Alla went home from the museum, and I continued on to the market. I’d walked pretty far by then, and felt like a chocolate truffle might serve me well so I went back to visit the “Old-school Masters of Chocolate.”* On the way in I noticed a mom with a couple of kids in a stroller waiting at the foot of the stairs. I asked her if she knew Alexei, which confused her greatly because I was talking about one of the partners in the business, whom she did not know, but one of the kids in the stroller was called Alexei. We sorted this out as I returned eating my chocolate truffle. She had been eager to visit this store for a couple of months but could not get inside because she couldn’t get her twin stroller up the stairs.

I told her I could help her get inside but allowed as how she’d still have a problem because she wouldn’t be able to get back out. Then I offered to babysit while she went in, and she took me up on it. Her boys don’t talk yet, but they know their names and they behaved admirably while I waited. Mom (now known as Alyona) brought me a truffle on a stick when she came back to collect her sons.

It all made for a very pleasant day.

*Not the proper translation, but if you read my previous post you know that.

For more pictures, see this album.

Wednesday, July 2, 2014

Chocolate in Minsk

I don’t generally like the chocolate here, and regularly bring a few bars of dark chocolate with me when I enter the country. I prefer chocolates made in Europe and according to French traditions. Russian and Belarusian chocolates contain less (or no) cocoa butter and the beans probably aren’t fermented at all and the chocolate not conched in the way I prefer. OK, you get it. I’m a chocolate snob.

I tried all the local stuff and gave up on it. Until now. The other day I noticed a new store between our apartment and the dance school.
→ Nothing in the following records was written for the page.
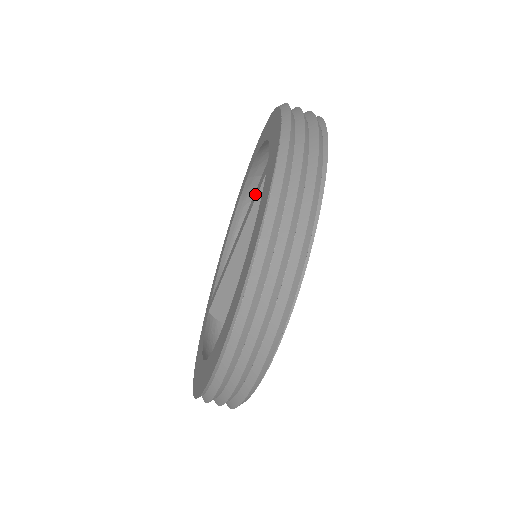
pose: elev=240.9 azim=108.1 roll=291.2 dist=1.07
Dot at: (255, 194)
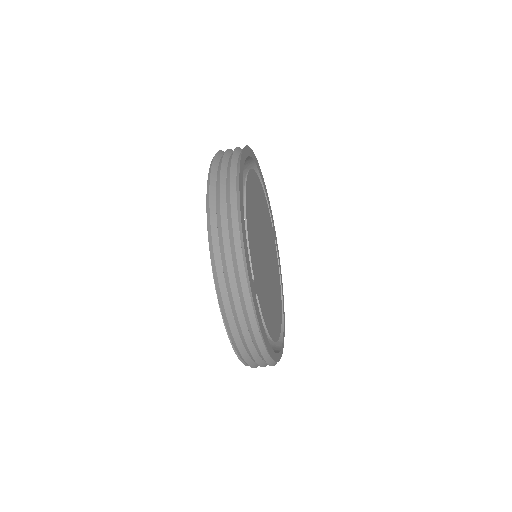
Dot at: occluded
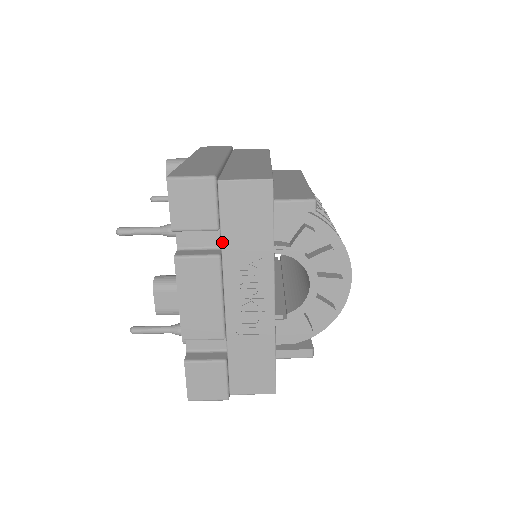
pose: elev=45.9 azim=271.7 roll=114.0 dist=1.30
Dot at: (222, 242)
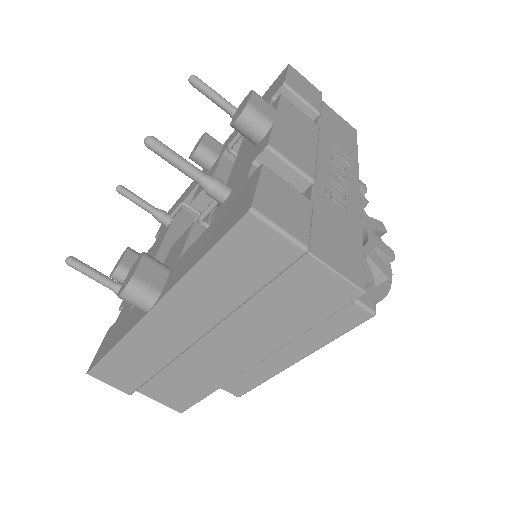
Dot at: (319, 125)
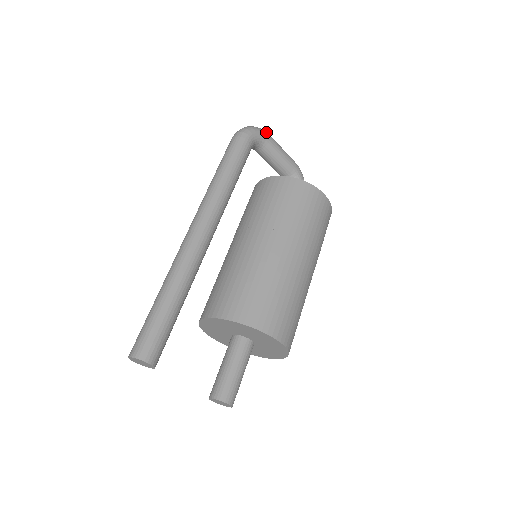
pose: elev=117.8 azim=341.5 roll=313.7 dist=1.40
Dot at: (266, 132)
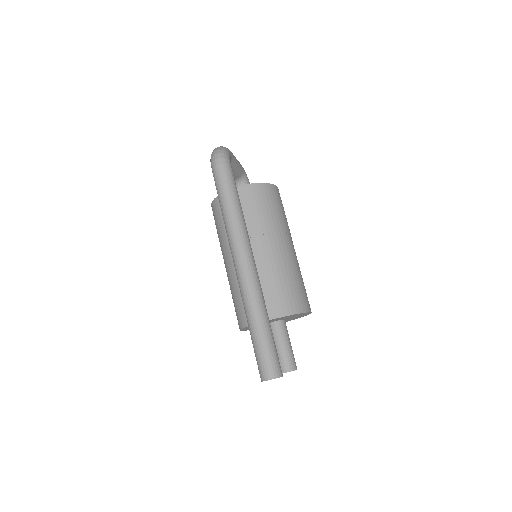
Dot at: (228, 149)
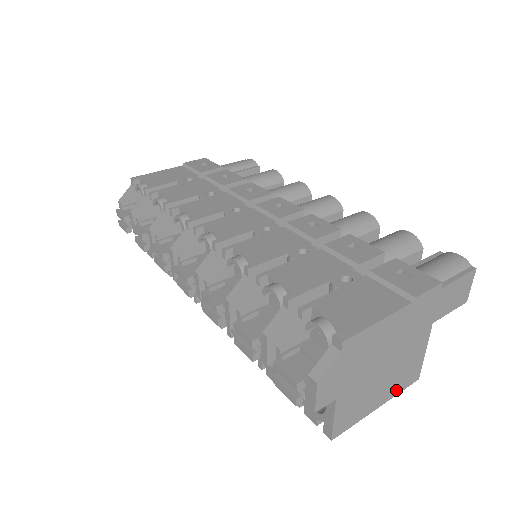
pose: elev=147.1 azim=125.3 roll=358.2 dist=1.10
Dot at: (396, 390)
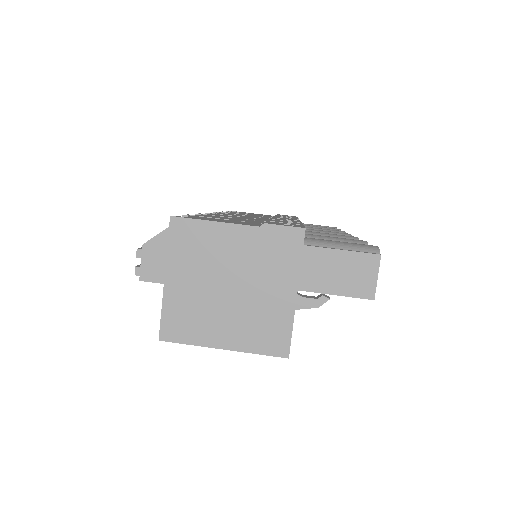
Dot at: (250, 344)
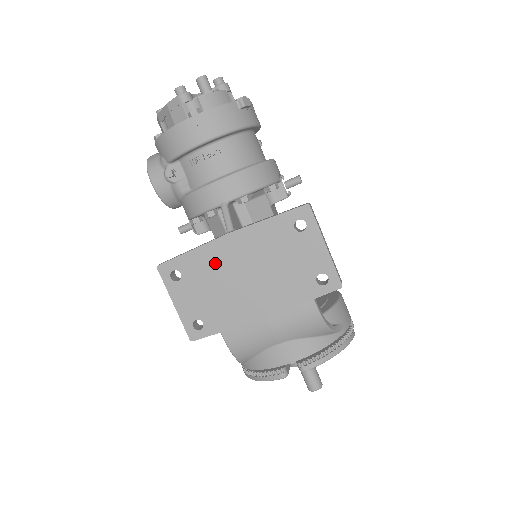
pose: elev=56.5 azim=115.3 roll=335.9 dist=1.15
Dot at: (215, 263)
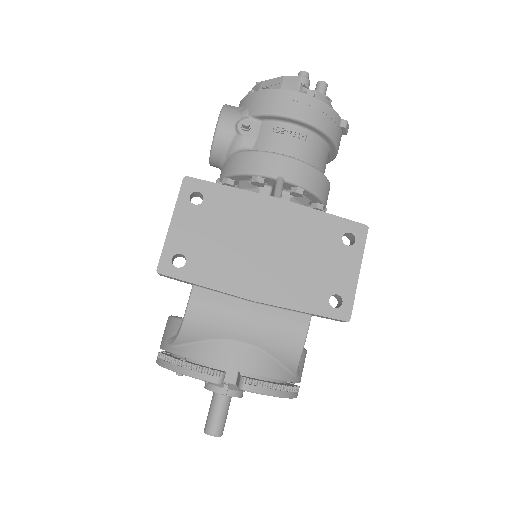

The name of the store is in Belarusian, and it translates to something like Old-school Masters of Chocolate. Not really, but I like that translation and I’m sticking with it. They have a cocoa pod in their logo. Since most people around here probably have no idea that chocolate comes from cocoa pods, I thought this might be special.

The next time I walked past the shop it was late, nearly 11 p.m. A light shone in the window, so I approached the door. Yes! They were open, and two employees lingered inside. One left as I came in and began to interrogate the other about his ingredients. I don’t know where he got those ingredients, because he uses the good stuff; chocolates that I don’t know how to obtain in Belarus. It turns out I was talking to the owner, and we presently switched to English. He’d been an exchange student in Ohio at one time, and he speaks English like an American. It turns out in addition that he makes chocolate like a Frenchman.
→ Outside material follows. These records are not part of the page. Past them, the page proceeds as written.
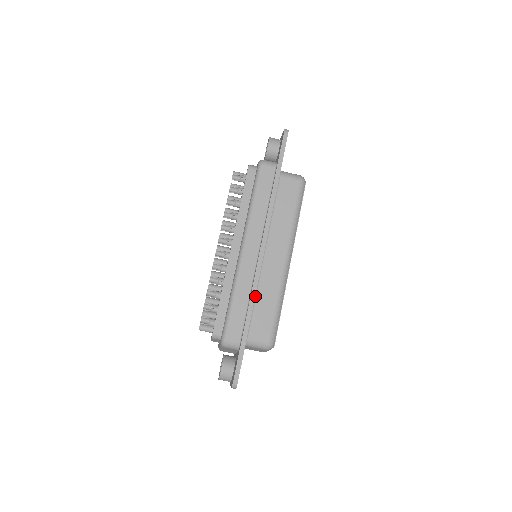
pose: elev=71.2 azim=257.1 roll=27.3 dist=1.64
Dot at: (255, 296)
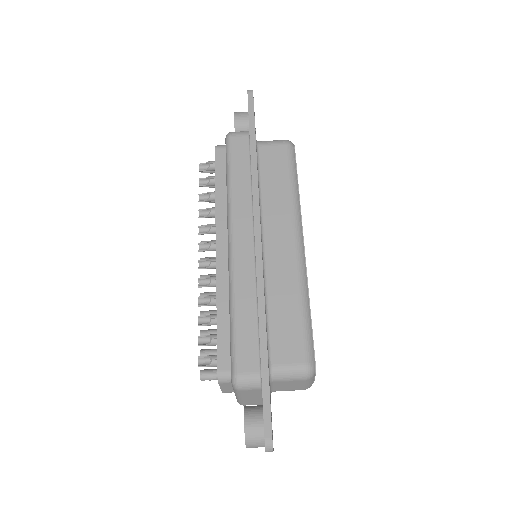
Dot at: (266, 303)
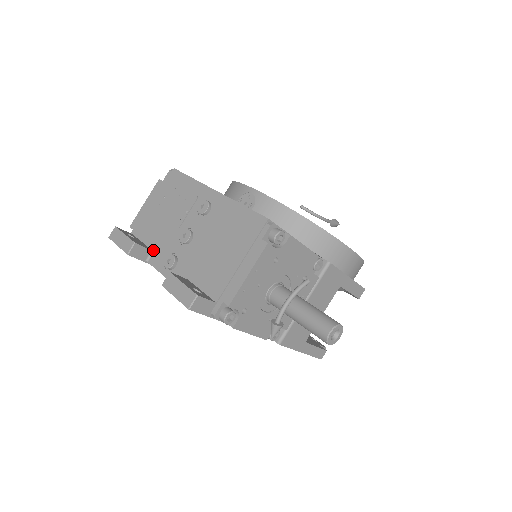
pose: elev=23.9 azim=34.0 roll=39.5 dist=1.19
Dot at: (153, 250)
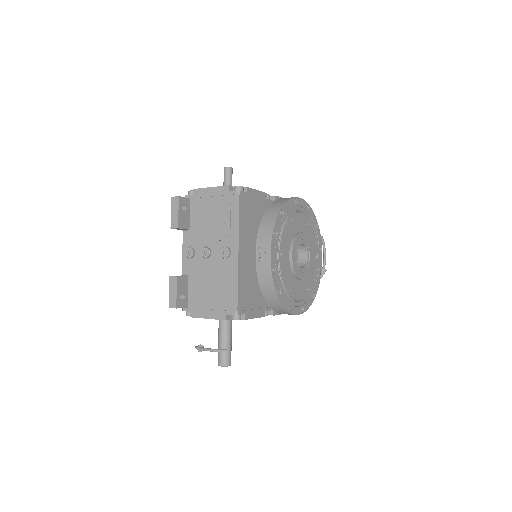
Dot at: (190, 229)
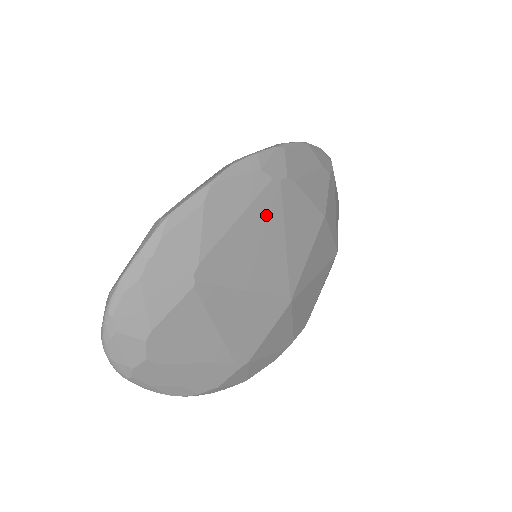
I bought four of his darkest truffles, one with two kinds of dark chocolate, one with cognac, one with ginger, and one with some kind of booze I never heard of. I tried the one I never heard of first. It was good. Really good. I moved on to the others. When I got to the ginger, my head nearly exploded from intense pleasure. I rushed back in to buy a couple more, squeaking in under the wire as he closed the register. These truffles aren’t cheap by local standards, but they’re priced fairly considering what’s in them and how good they are. In fact, I think they’d be a bargain in some American cities. Anyway, I’ll keep telling myself that as I go back.